DATA FOR THIS EXERCISE:
┌────────

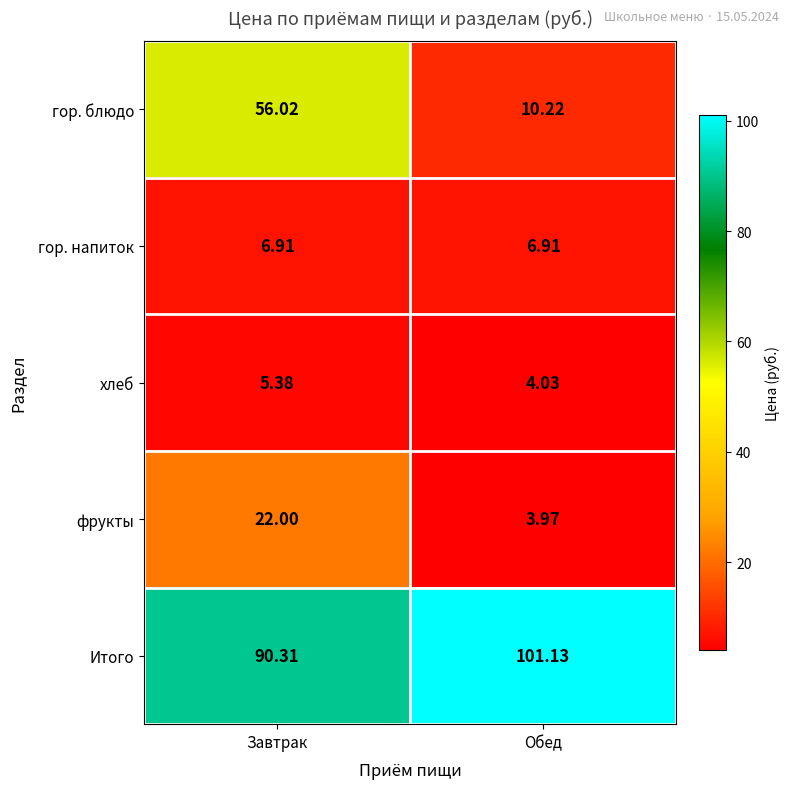

Which series has the largest range (max minus min)?

гор. блюдо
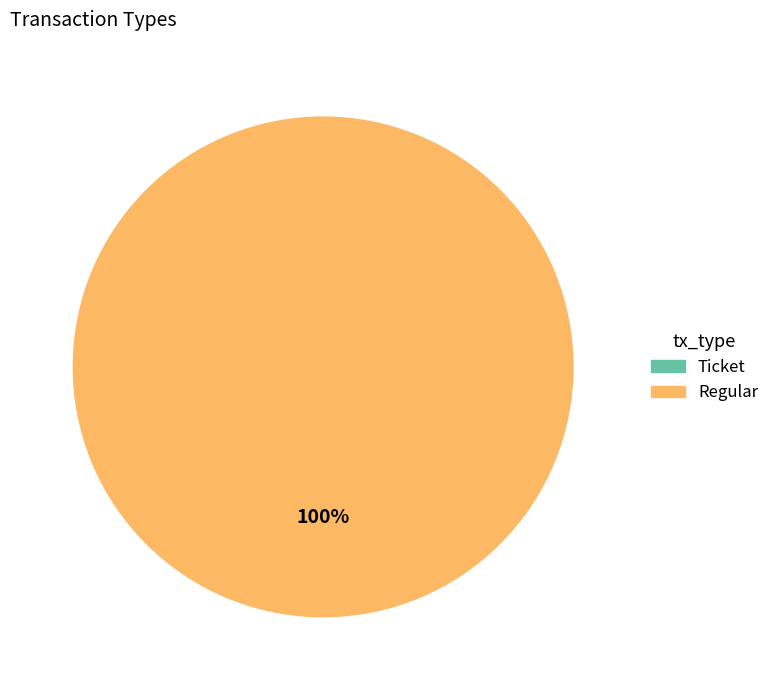

What is the change in value from Ticket to Regular?

+1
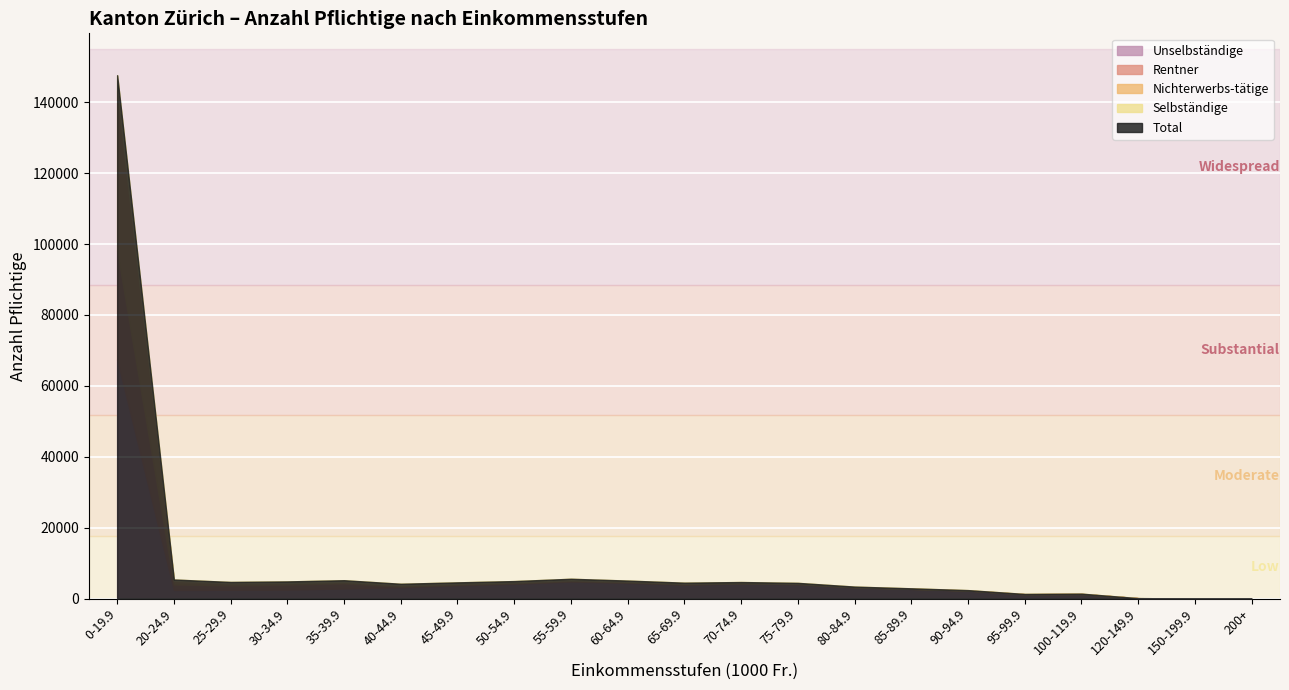

What is the label of the 12th point from the right?

60-64.9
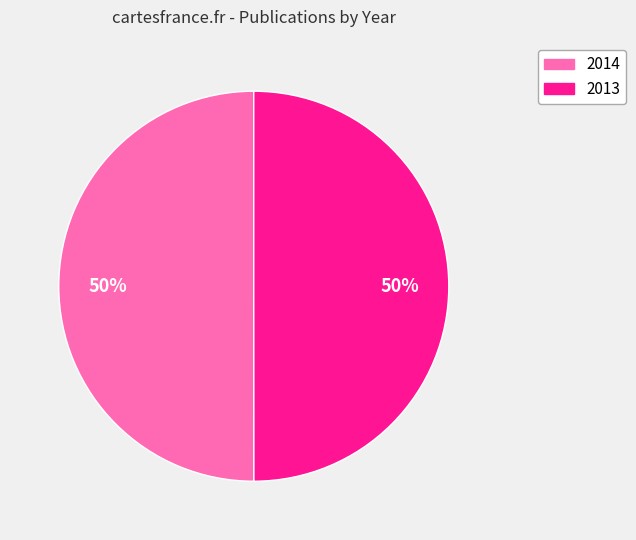

Is it true that 2014 is 58% of the pie?

False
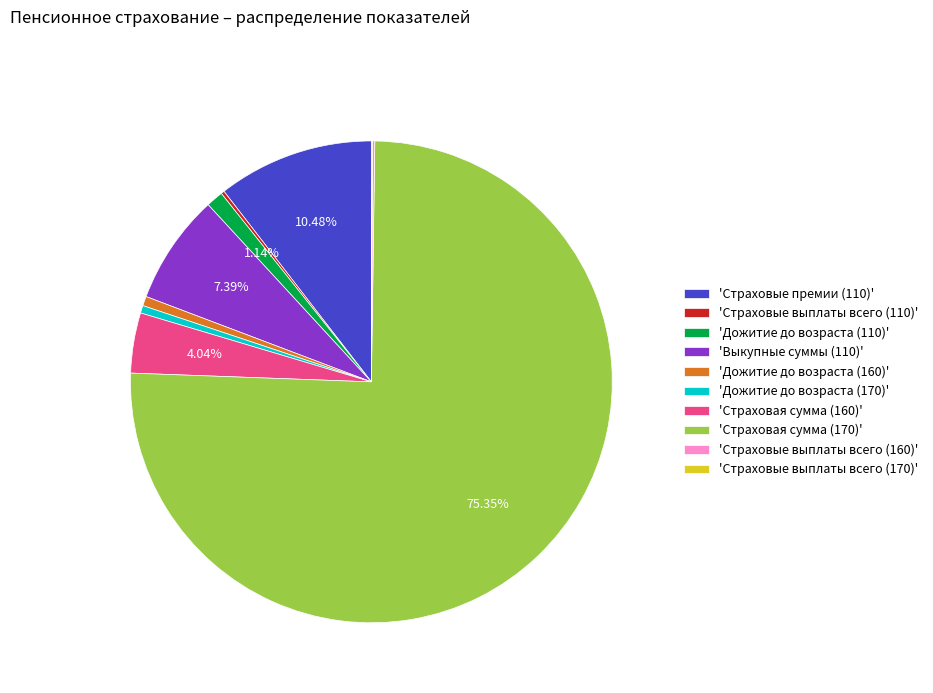

Combined, do 'Дожитие до возраста (110)' and 'Страховая сумма (160)' account for over 50%?

No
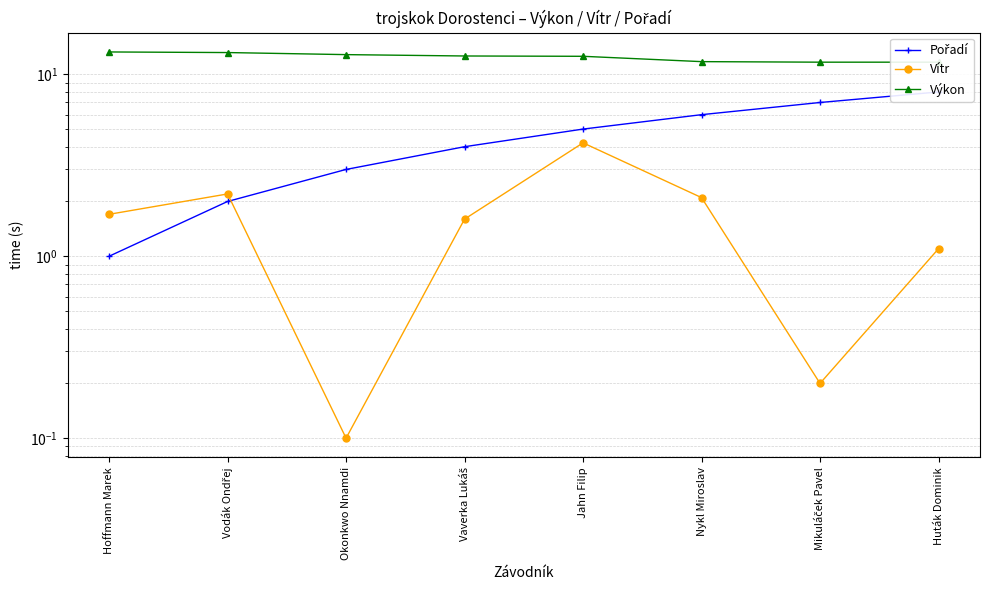

At which category does the chart reach its minimum across all series?

Okonkwo Nnamdi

└────────

EXERCISE OBJECTIVE:
Locate every line in the entries above that contains the string "from", matching case exactly, and copy each of those lines out in full.

REPLY TO THE TASK:
What is the change in value from Ticket to Regular?
What is the label of the 12th point from the right?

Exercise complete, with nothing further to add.